ジャズピアニストの山下洋輔は、中学生の時に映画『「ベニー・グッドマン物語」を12回も観た』と番組内でも言っていましたが、やはり黙っていても自然に引かれてしまうものにその人のその後の人生を決めるものがあるのだろうな、とは思います。私も今となってはジャズが大好きですが、そのような機会はなかったように思います。では自分が中学生の時には何をしてたかな?と思うと、やっぱりショパン全集20枚組LPレコードを毎日聴いていたとか、そういうことになるわけです。
それでもジャズがなかったら現代の音楽はどうなっていたのだろうか、と思います。常に最先端の音楽を求めていた歴史がジャズにはあるし、クラシック音楽とは別の道を歩みながら、音楽がこれほど発展するとは最初は誰も予想しなかっただろうと思います。
坂本龍一のこの番組のシリーズが『バッハ』と『ジャズ』と『ドラムス&ベース』という3つのシリーズで組まれたことには深く感じるものがありました。現代はどちらかというとリズムの時代なのですよね。それからジャズから出てきたハーモニーやコードも、一見すると難しい数学のように複雑になっていくばかりで、それを順を追って自分のものにするには長いプロセスが必要なことは誰でも想像できるでしょう。私は、ヴォロドスが弾くピアノ演奏の極致を聴いても感動しますが、この番組を観ている時のほうが自分への知的刺激は大きいように思います。過去の音楽を振り返りながらも、良い刺激のある新しい音楽に触れていると、「現文明はまだまだ発展し続けていくのだな」ということを確信できるような気がするのです。
もちろんクラシック音楽でもカプースチンの現在進行形の作曲活動など見逃せないものもありますが、とにかく頭だけは固くなってはダメだな、と強く思います。カプースチンのピアノ協奏曲では、ドラムセットがオーケストラに含まれていてリズムを刻みます。斬新です。こんなのは従来のピアノ協奏曲ではあり得なかったことです。

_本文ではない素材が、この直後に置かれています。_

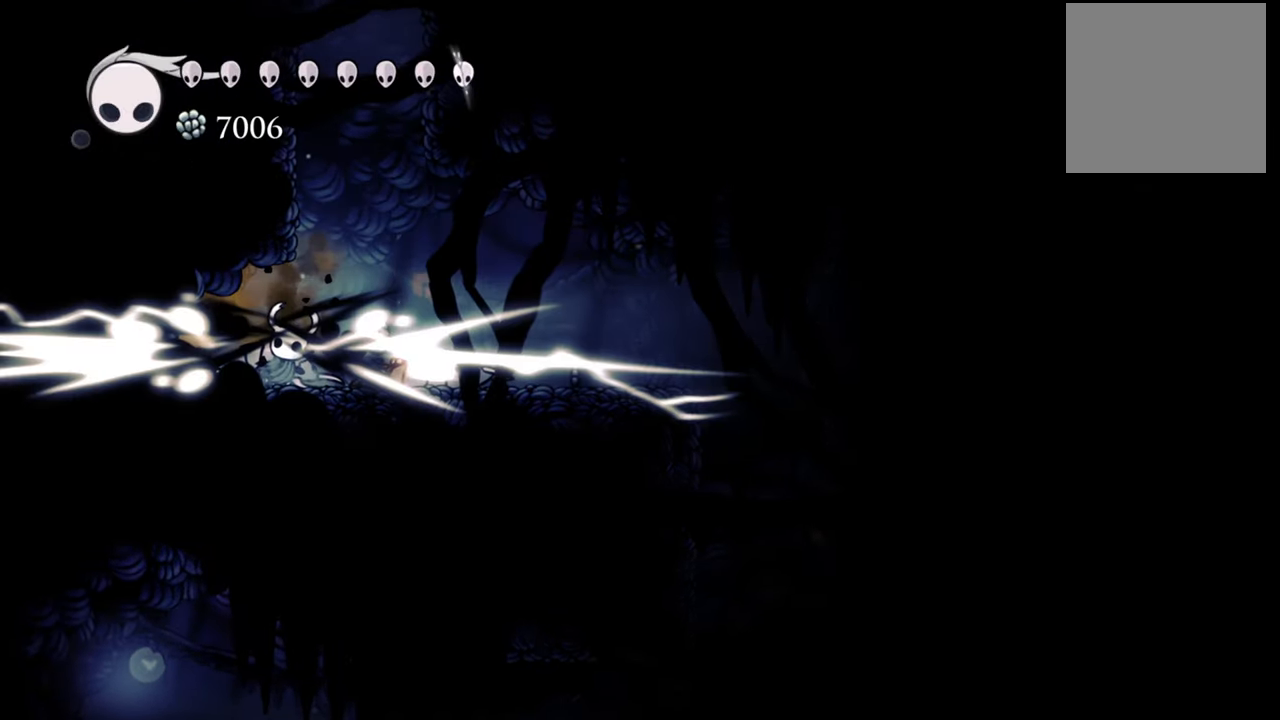
{"buttons": ["DPAD_RIGHT"], "events": [[40, "DPAD_LEFT", "up"], [220, "DPAD_RIGHT", "down"]]}
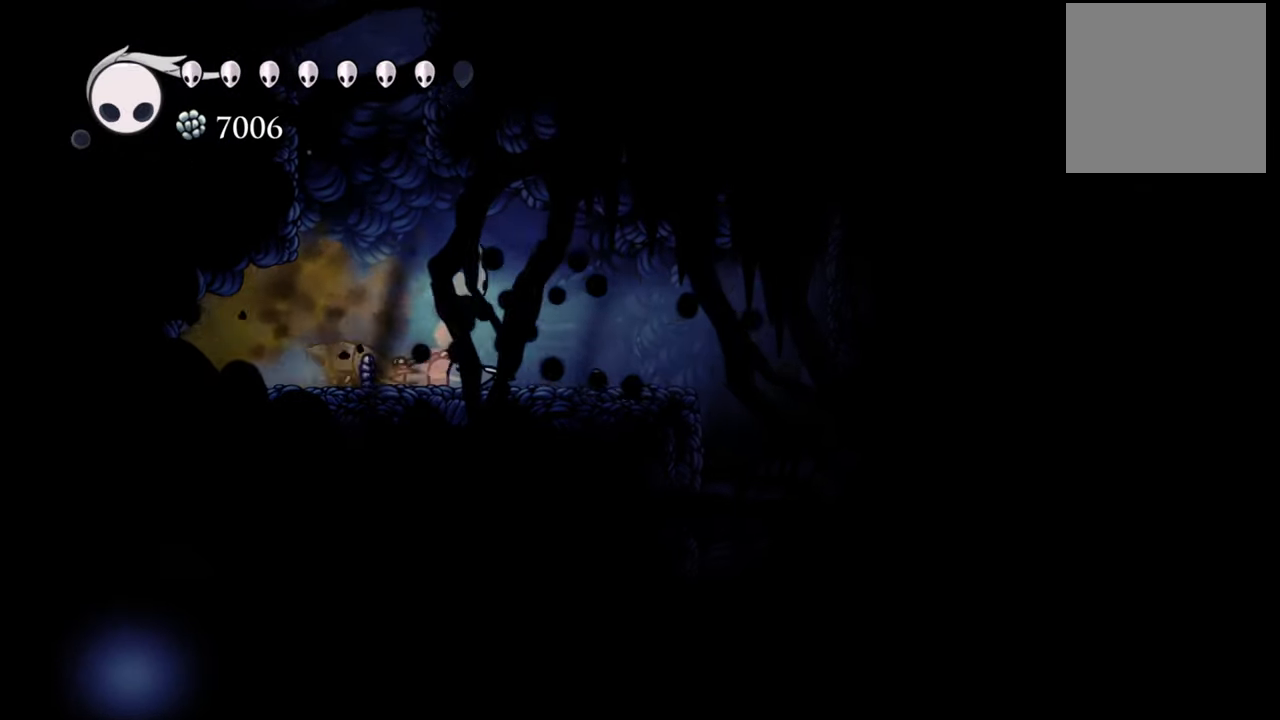
{"buttons": [], "events": [[180, "DPAD_RIGHT", "up"], [260, "DPAD_DOWN", "down"], [260, "DPAD_LEFT", "down"], [320, "X", "down"], [340, "DPAD_DOWN", "up"], [360, "DPAD_LEFT", "up"], [440, "X", "up"]]}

クラシック音楽だけに携わっていると、自分にとってはちょっと危ないかもしれないなと感じることがあります。中学・高校時代にはまだあまりにも狭い視野で物事を見ていた気がします。今、そのツケが回ってきているという感じです。だからなんでも早めに好奇心を持って物事に触れておくべきですね。こんなもの自分とは関係ない、とある時思ったとしても、ほとんどのものは将来自分と大いに関係が出てくるものなのですね。